Een self-avoiding walk1 (SAW) bestaat uit een reeks stappen op een rechthoekig rooster, waarbij hetzelfde punt hoogstens één keer bezocht wordt. SAWs werden geïntroduceerd door de chemicus Paul Flory voor het modelleren van het gedrag van ketenachtige structuren zoals solventen en polymeren. De ruimtelijke invulling van dergelijk structuren laat immers niet toe dat hetzelfde punt meerdere keren bezet wordt. Het is extreem moeilijk om de eigenschappen van SAWs op een wiskundige manier af te leiden. Desondanks hebben chemici en natuurkundigen reeds verschillende wetmatigheden van macromoleculen afgeleid, waarbij het vermoeden van hun geldigheid berust op numerieke simulaties. Het leverde Flory in 1974 uiteindelijk ook de Nobelprijs in de scheikunde2 op.

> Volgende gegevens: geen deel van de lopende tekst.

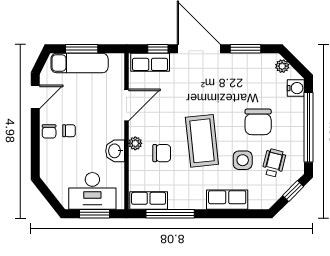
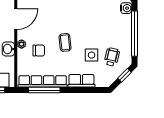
chair: (258, 122) -> (102, 30), removed
coffee table: (202, 141) -> (65, 42), width x0.54, depth x0.58
row of seats: (149, 200) -> (43, 81), width x2.02

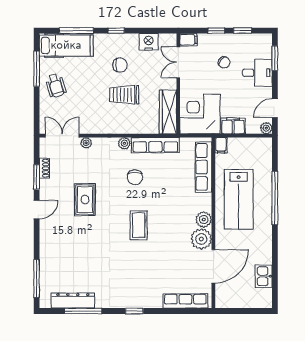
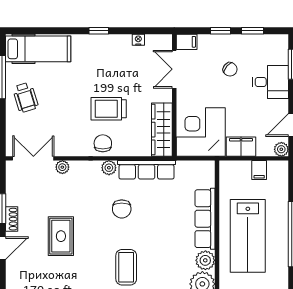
window: (76, 31) -> (50, 31), removed
nightstand: (149, 42) -> (138, 40), width x0.53, depth x0.56
chair: (120, 65) -> (103, 143), moved, turned -90
filing cabinet: (221, 145) -> (259, 170), moved
row of seats: (204, 167) -> (205, 219), moved
shoe rack: (44, 168) -> (12, 219), moved

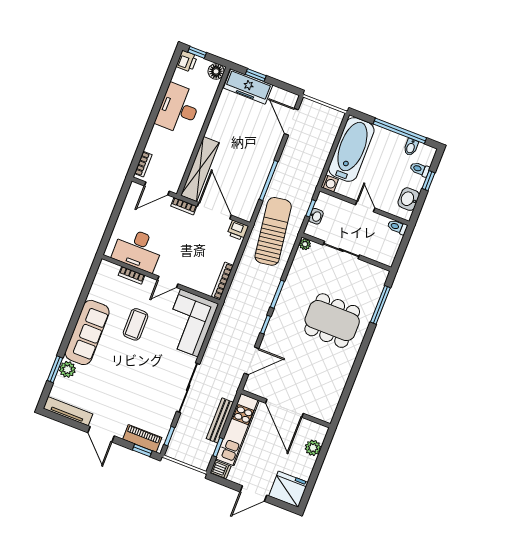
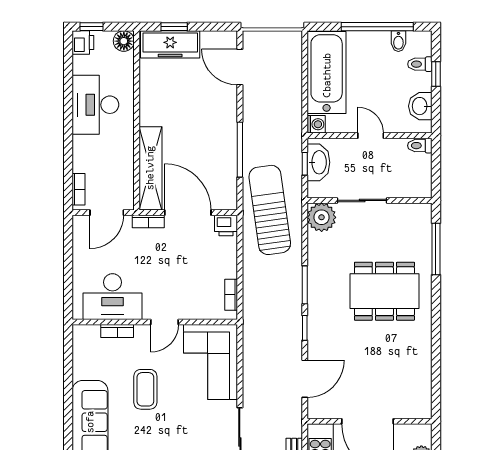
washbasin: (316, 216) -> (318, 162), width x1.91, depth x1.45
plant: (305, 244) -> (322, 217), width x1.88, depth x1.88
bookcase: (222, 281) -> (231, 295), width x0.64

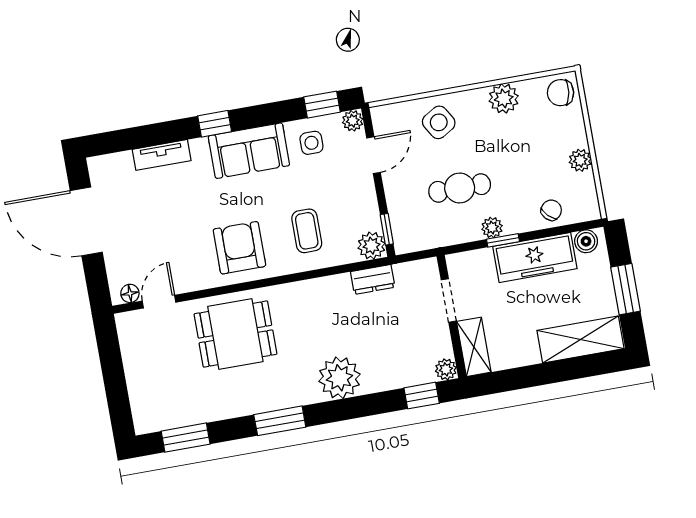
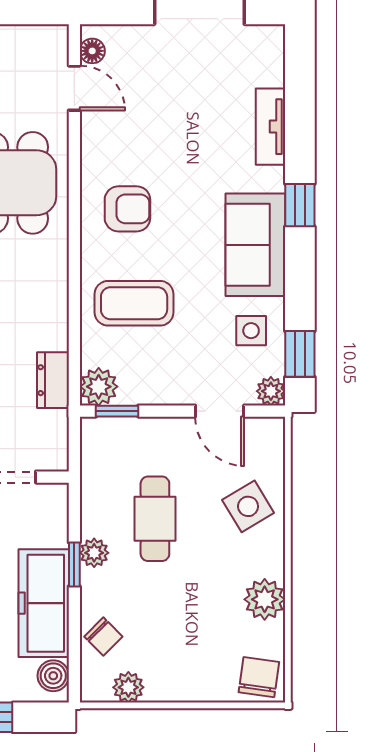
plant: (580, 160) -> (128, 687), moved
coffee table: (307, 231) -> (134, 303), width x1.36, depth x1.30
armchair: (239, 248) -> (127, 209), width x0.72, depth x0.72

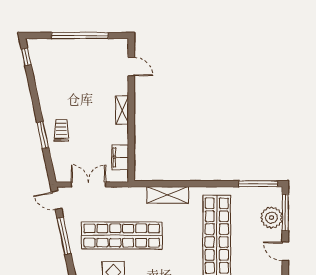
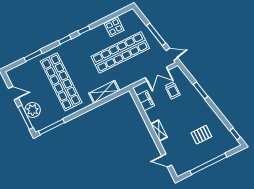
pallet: (70, 77) -> (201, 135), added
trolley: (61, 131) -> (173, 90), moved

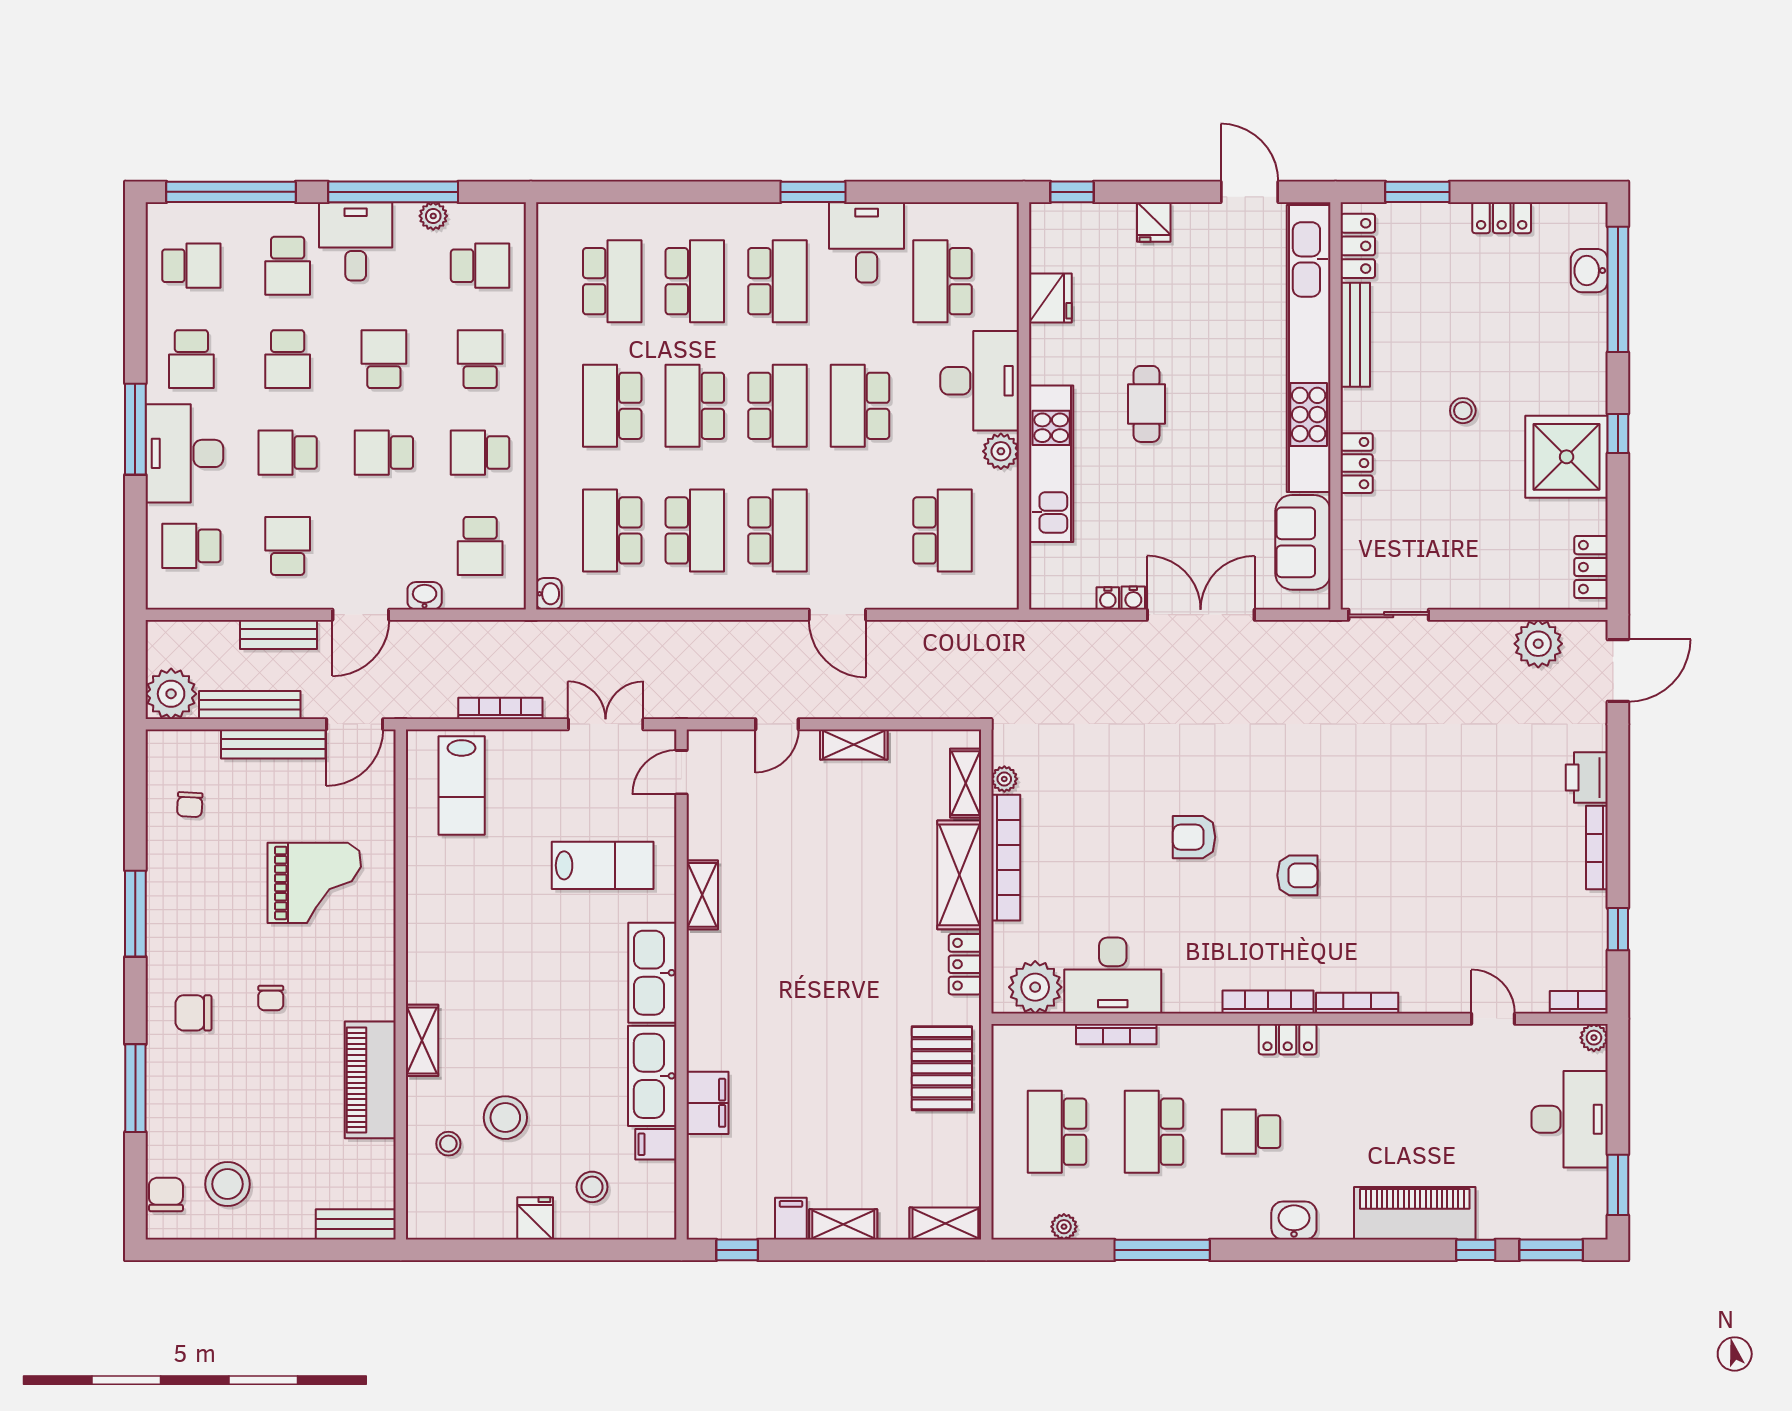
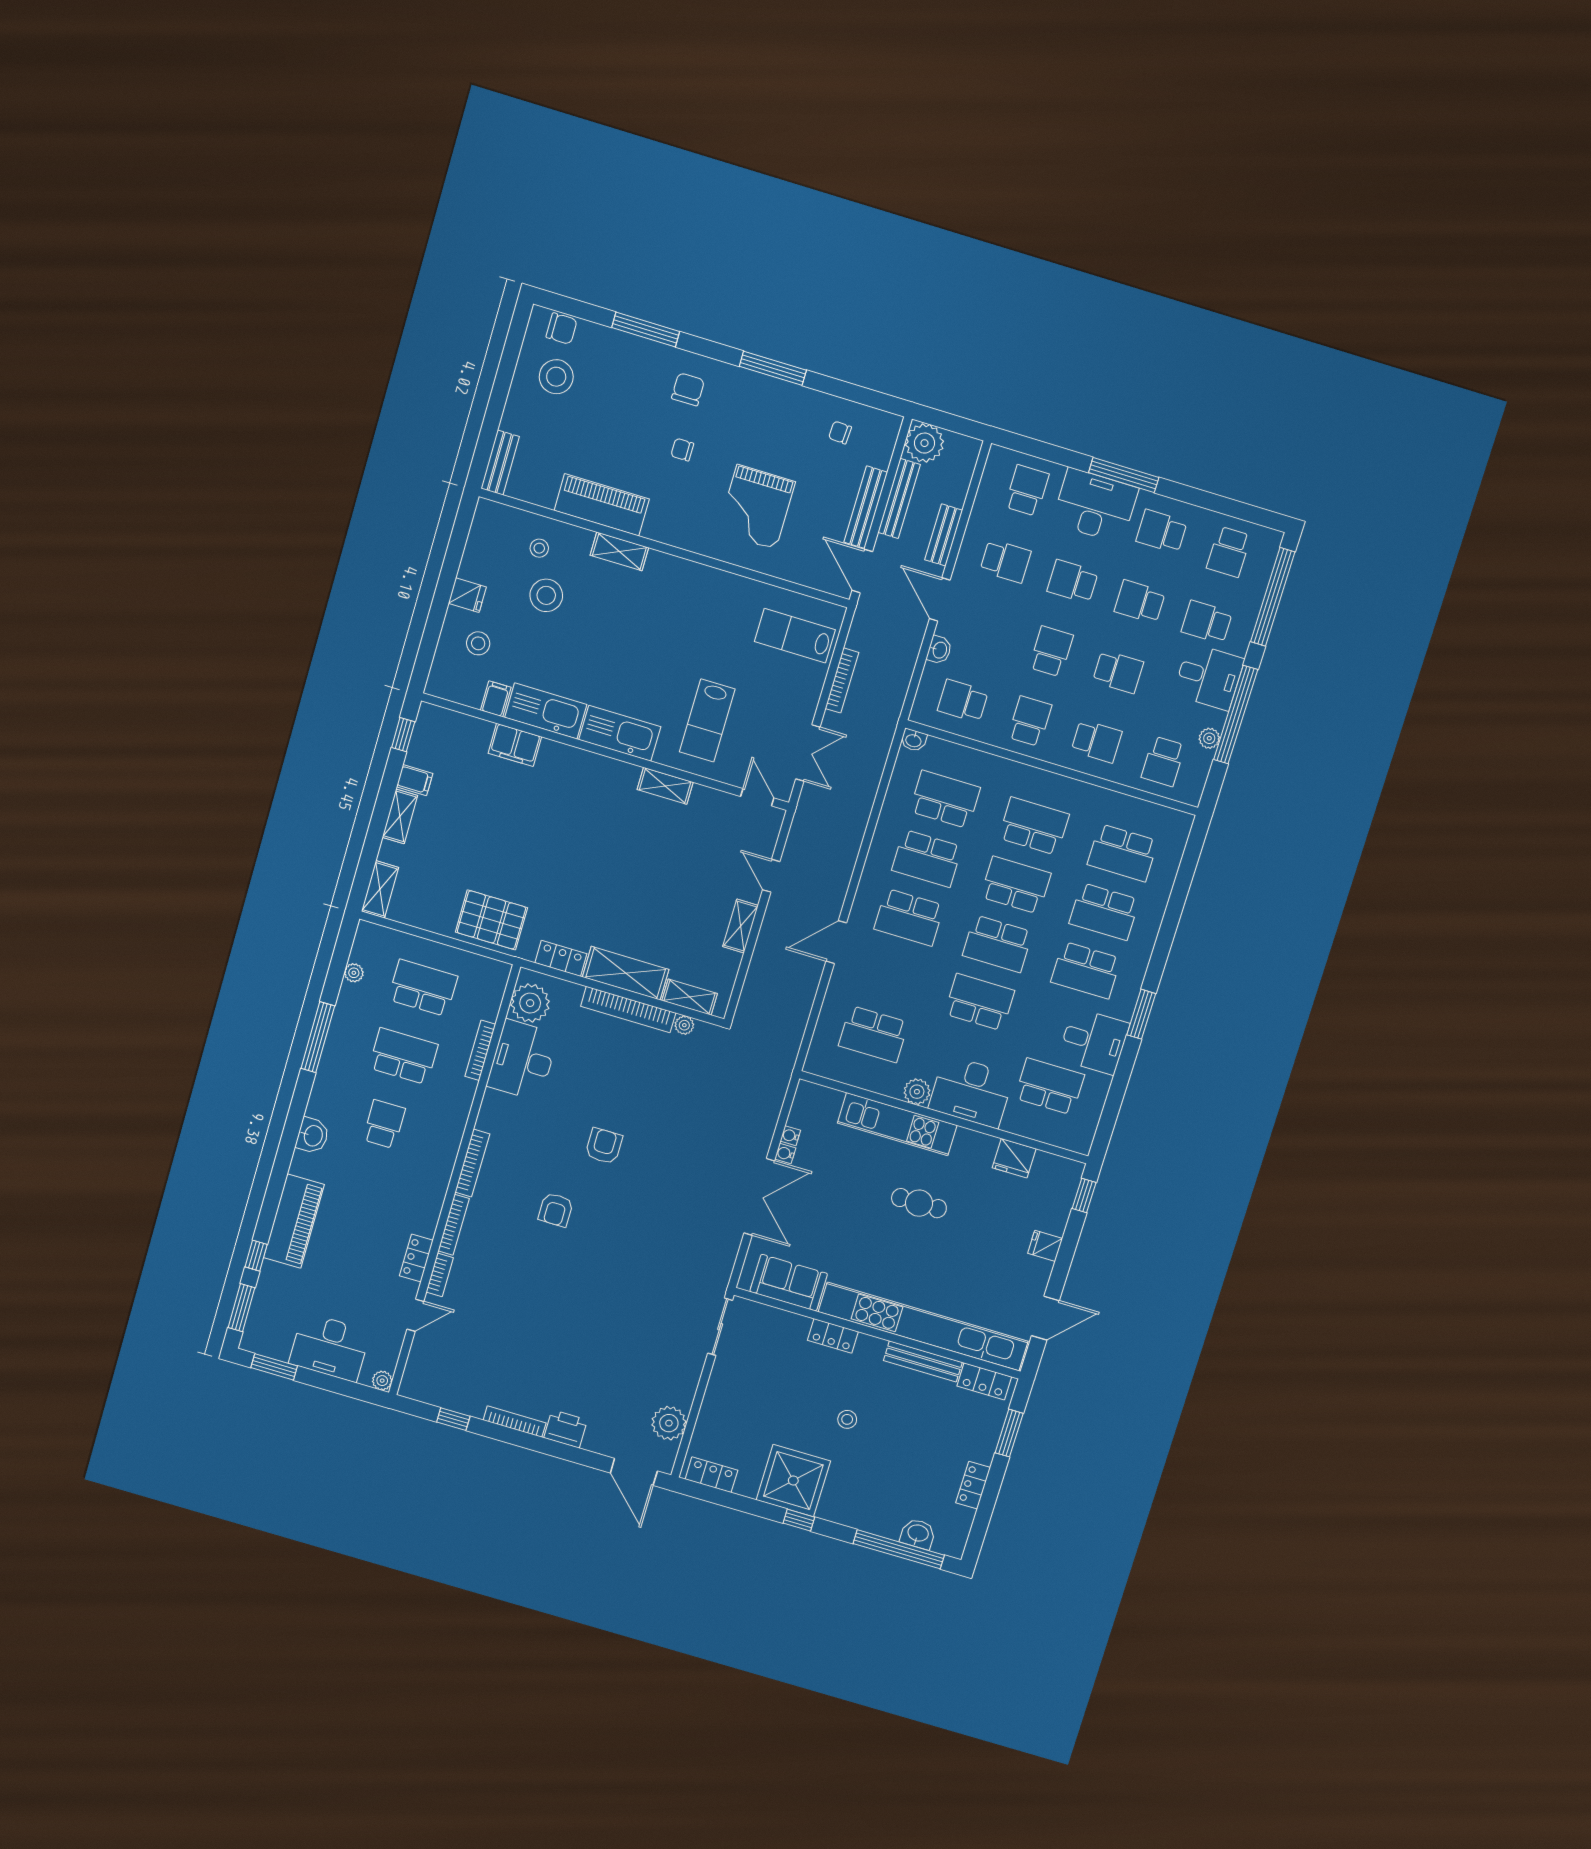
school desk: (288, 453) -> (1073, 581), turned -90
bookcase: (1578, 1002) -> (440, 1275), moved
locker: (1288, 1039) -> (416, 1258), moved

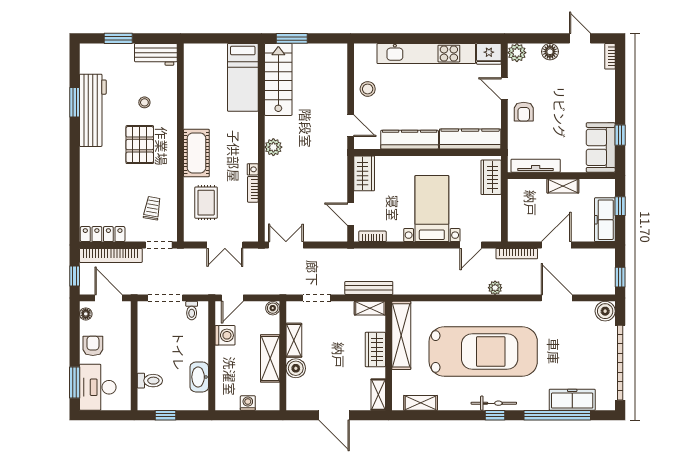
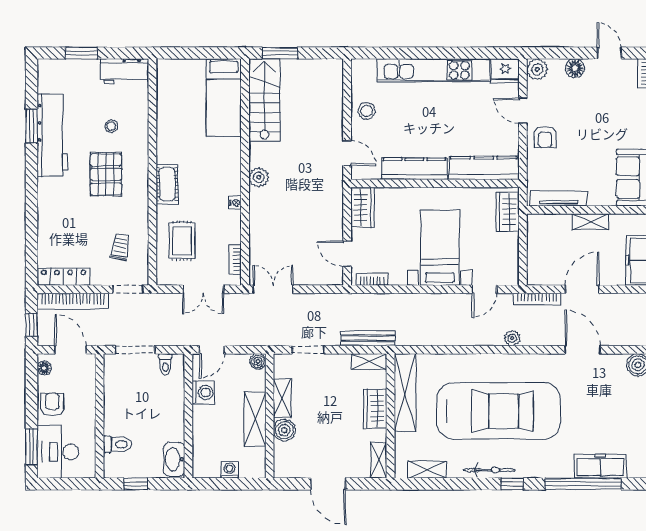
cot: (196, 153) -> (167, 184), width x0.73, depth x0.75
bookcase: (253, 189) -> (235, 260), moved
washbasin: (199, 377) -> (174, 459), moved
bicycle: (494, 403) -> (489, 470), moved

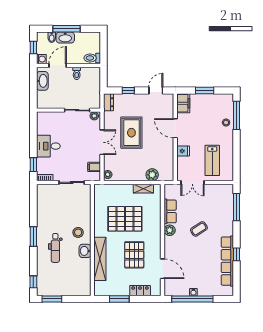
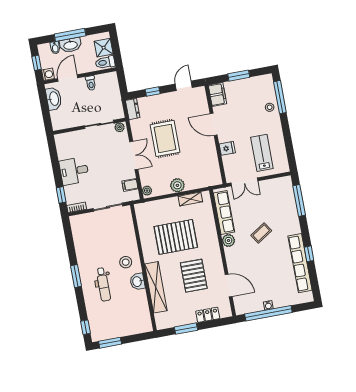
shower: (93, 45) -> (104, 48), added
lab bench: (212, 160) -> (262, 153), turned 180
plant: (152, 175) -> (177, 185), moved
row of seats: (170, 211) -> (224, 212), width x1.48

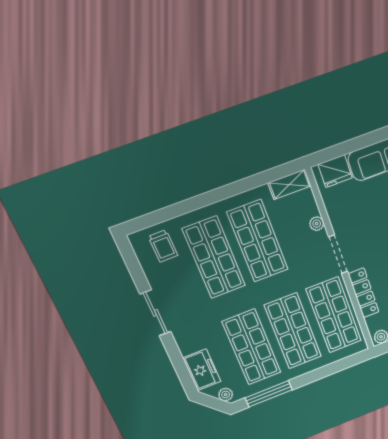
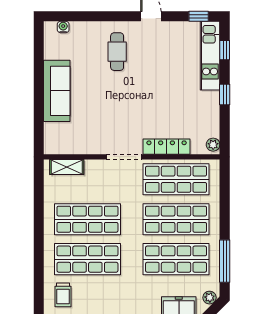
fridge: (335, 171) -> (54, 135), removed
shelving: (289, 184) -> (67, 167), moved, turned 90
plant: (317, 224) -> (91, 166), removed
trolley: (163, 246) -> (63, 295), turned 91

Om numerieke simulaties te kunnen uitvoeren, stellen we een polymeer in het cartesisch vlak voor als een reeks monomeren die aaneengeschakeld worden volgens het principe van een self-avoiding walk. We veronderstellen daarbij dat het eerste monomeer in de oorsprong $$(0,0)$$ van het vlak ligt, en dat de $$x$$-as van het coördinatenstelsel naar rechts gericht is, en de $$y$$-as naar boven. Het volgende monomeer uit de reeks ligt telkens één eenheidsstap boven, onder, links of rechts van het vorige monomeer $$(x,y)$$, zoals geïllustreerd in onderstaande figuur.
Als we een positie in het cartesisch vlak voorstellen als een tuple met twee elementen $$(x,y)$$, dan kunnen we een polymeer voorstellen als een lijst van tuples, waarbij het eerste tuple de oorsprong $$(0,0)$$ voorstelt.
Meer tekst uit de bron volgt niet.